# [TASK GOAL]
Could you repeat the whole listing below exactly, omitting any picture it holds?

# [RAW DATA]
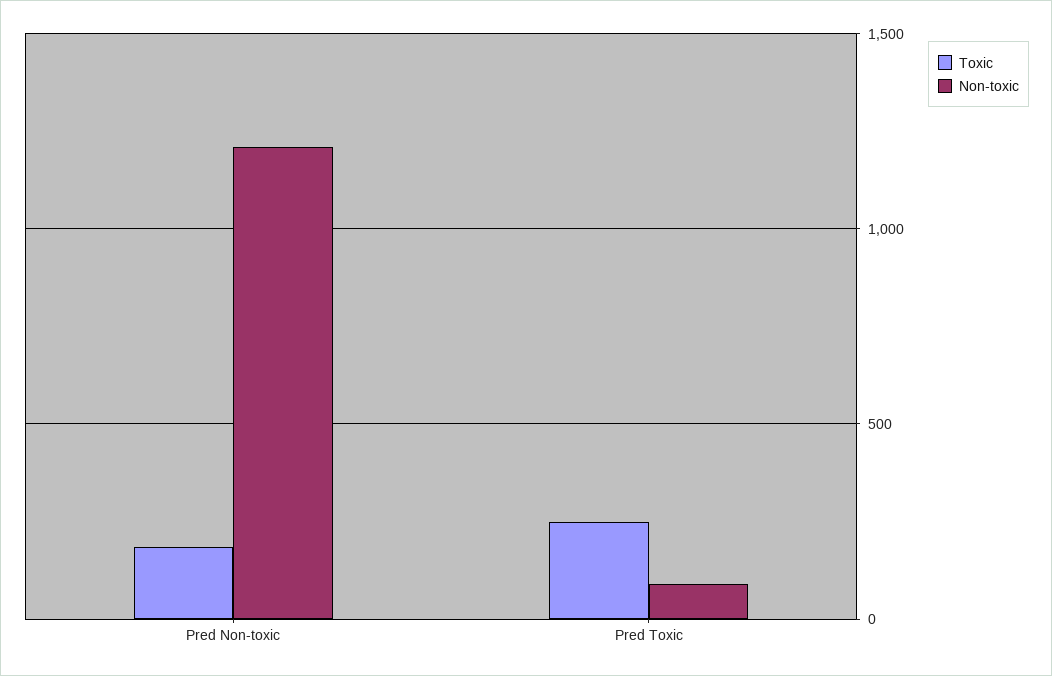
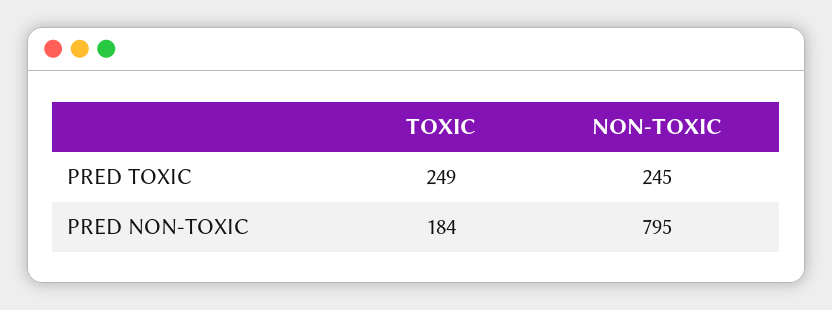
Non-toxic, Pred Non-toxic: 1200 -> 795
Non-toxic, Pred Toxic: 100 -> 245

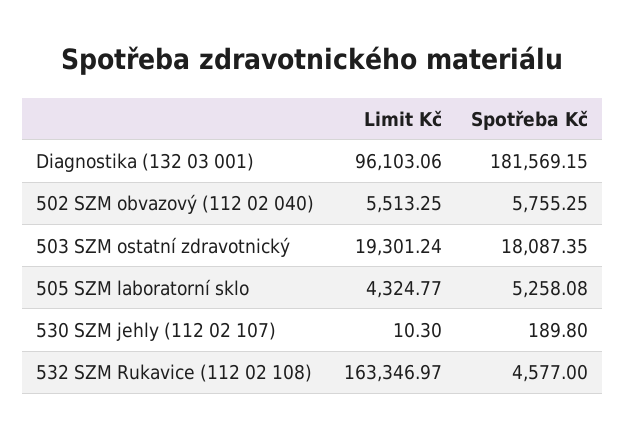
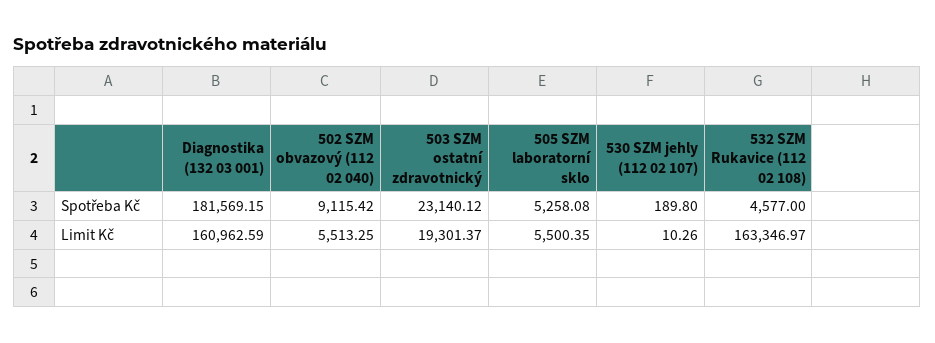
Limit Kč, Diagnostika (132 03 001): 96103.06 -> 160962.59
Spotřeba Kč, 502 SZM obvazový (112 02 040): 5755.25 -> 9115.42
Limit Kč, 503 SZM ostatní zdravotnický: 19301.24 -> 19301.37
Spotřeba Kč, 503 SZM ostatní zdravotnický: 18087.35 -> 23140.12
Limit Kč, 505 SZM laboratorní sklo: 4324.77 -> 5500.35
Limit Kč, 530 SZM jehly (112 02 107): 10.3 -> 10.26

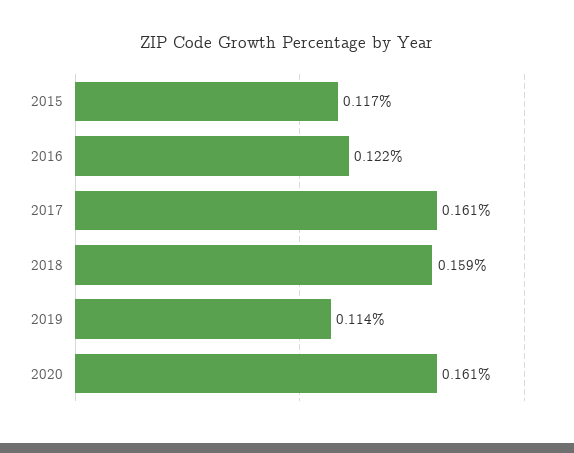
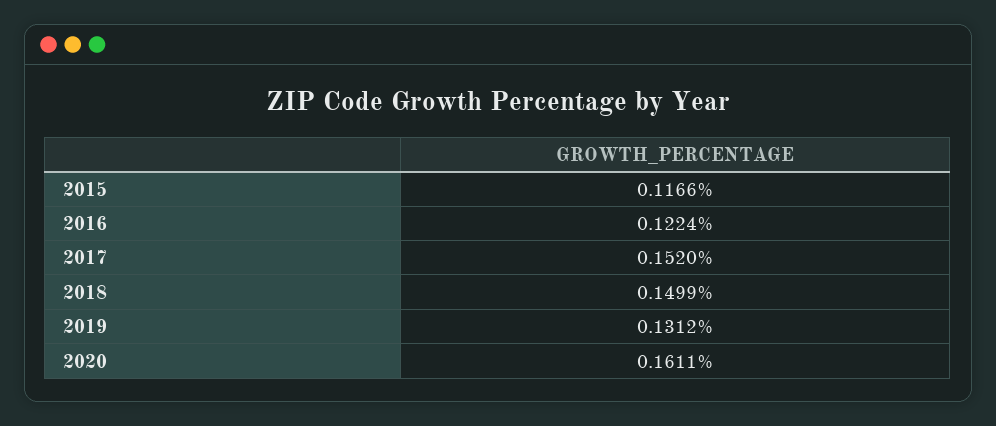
2017: 0.161 -> 0.152
2018: 0.159 -> 0.1499
2019: 0.114 -> 0.1312

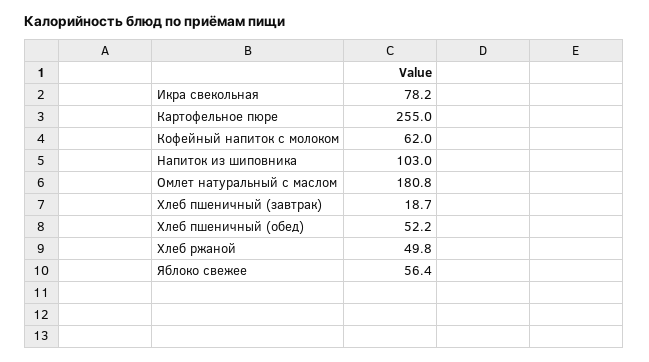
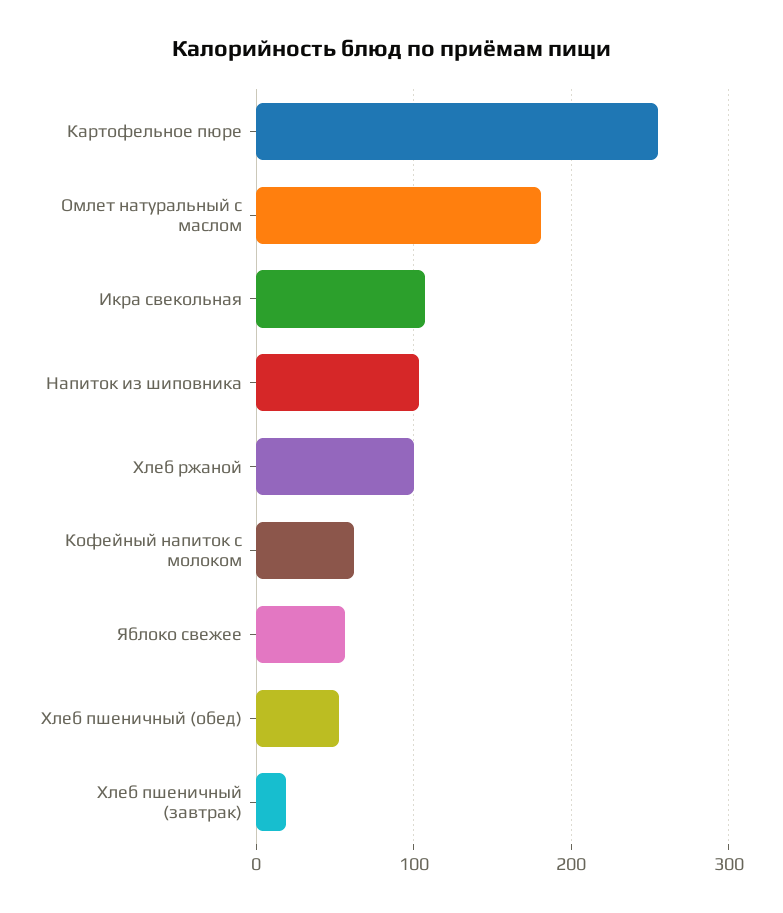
Икра свекольная: 78.2 -> 110
Хлеб ржаной: 49.8 -> 100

# [RESULT OF THIS EXERCISE]
Non-toxic, Pred Non-toxic: 1200 -> 795
Non-toxic, Pred Toxic: 100 -> 245

Limit Kč, Diagnostika (132 03 001): 96103.06 -> 160962.59
Spotřeba Kč, 502 SZM obvazový (112 02 040): 5755.25 -> 9115.42
Limit Kč, 503 SZM ostatní zdravotnický: 19301.24 -> 19301.37
Spotřeba Kč, 503 SZM ostatní zdravotnický: 18087.35 -> 23140.12
Limit Kč, 505 SZM laboratorní sklo: 4324.77 -> 5500.35
Limit Kč, 530 SZM jehly (112 02 107): 10.3 -> 10.26

2017: 0.161 -> 0.152
2018: 0.159 -> 0.1499
2019: 0.114 -> 0.1312

Икра свекольная: 78.2 -> 110
Хлеб ржаной: 49.8 -> 100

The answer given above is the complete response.